Istvan Lauko, David Spade


Baseball Analysis, Sabermetrics


From statistics being reported in newspapers in the 1840s, to present day, baseballhas always been one of the most data-driven sports. We make use of the endless publicly available baseball data to build models in R and Python that answer various baseball- related questions regarding predicting and optimizing run production, evaluating player effectiveness, and forecasting the postseason. To predict and optimize run production, we present three models. The first builds a common tool in baseball analysis called a Run Expectancy Matrix which is used to give a value (in terms of runs) to various in-game decisions. The second uses the batting statistics of a lineup of 9 players to predict the average number of runs per game that this team should score.

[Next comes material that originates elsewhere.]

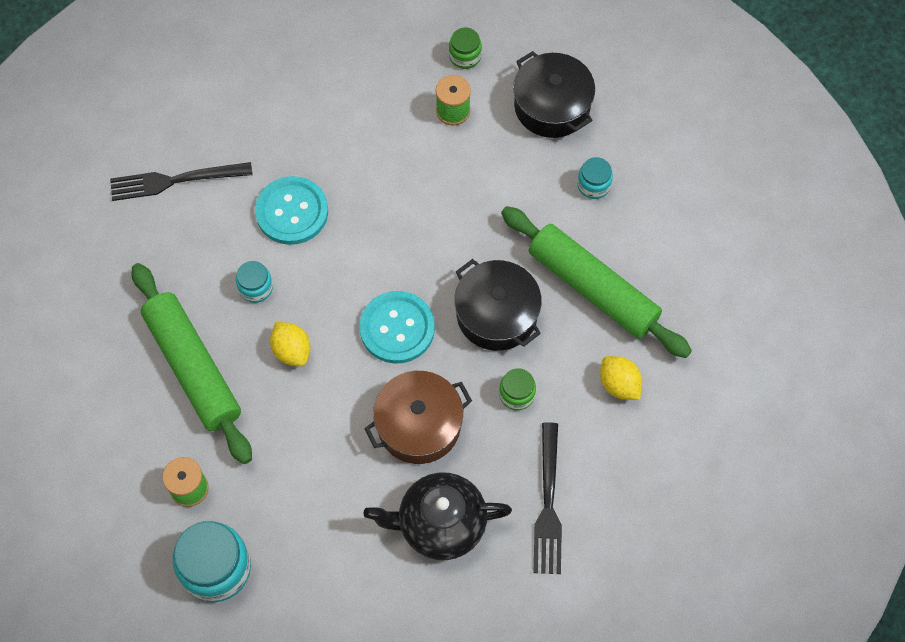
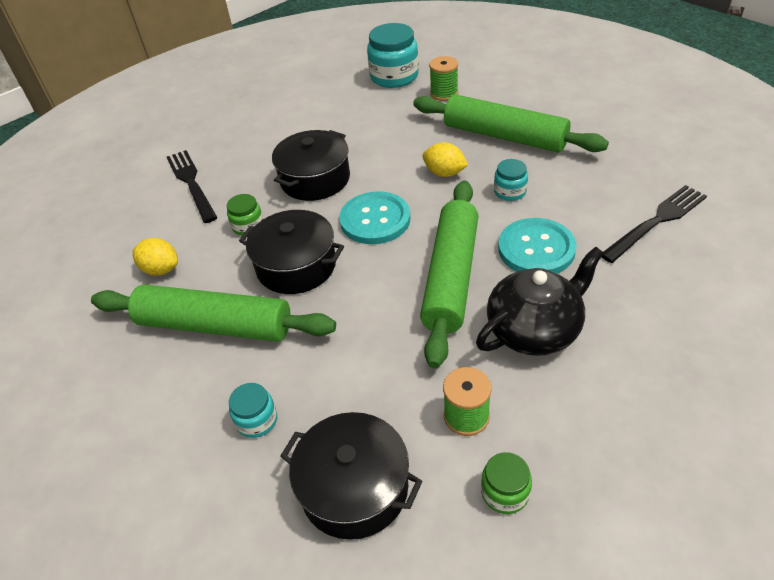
camera: 155 degrees right, 20 degrees down
brown pot [364,371,472,464] -> black pot [272,130,350,201]
black teapot [364,472,512,560] -> black teapot moved to [476,247,604,356]
none -> green rolling pin [420,181,478,368]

The third gives the optimal position in the lineup of the 9th batter by calculating the average runs per game for each possible batting order placement and returns the lineup that produces the maximum runs. To evaluate player effectiveness, we built a model which calculates a player’s WAR (Wins Above Replacement). To forecast the postseason, we follow an updated version of Bill James’ “World Series Prediction System” developed by Rob Mains and present a code that models this system. Each of these models provides crucial data analysis that is useful in improving the performance of not just individual players, but entire teams.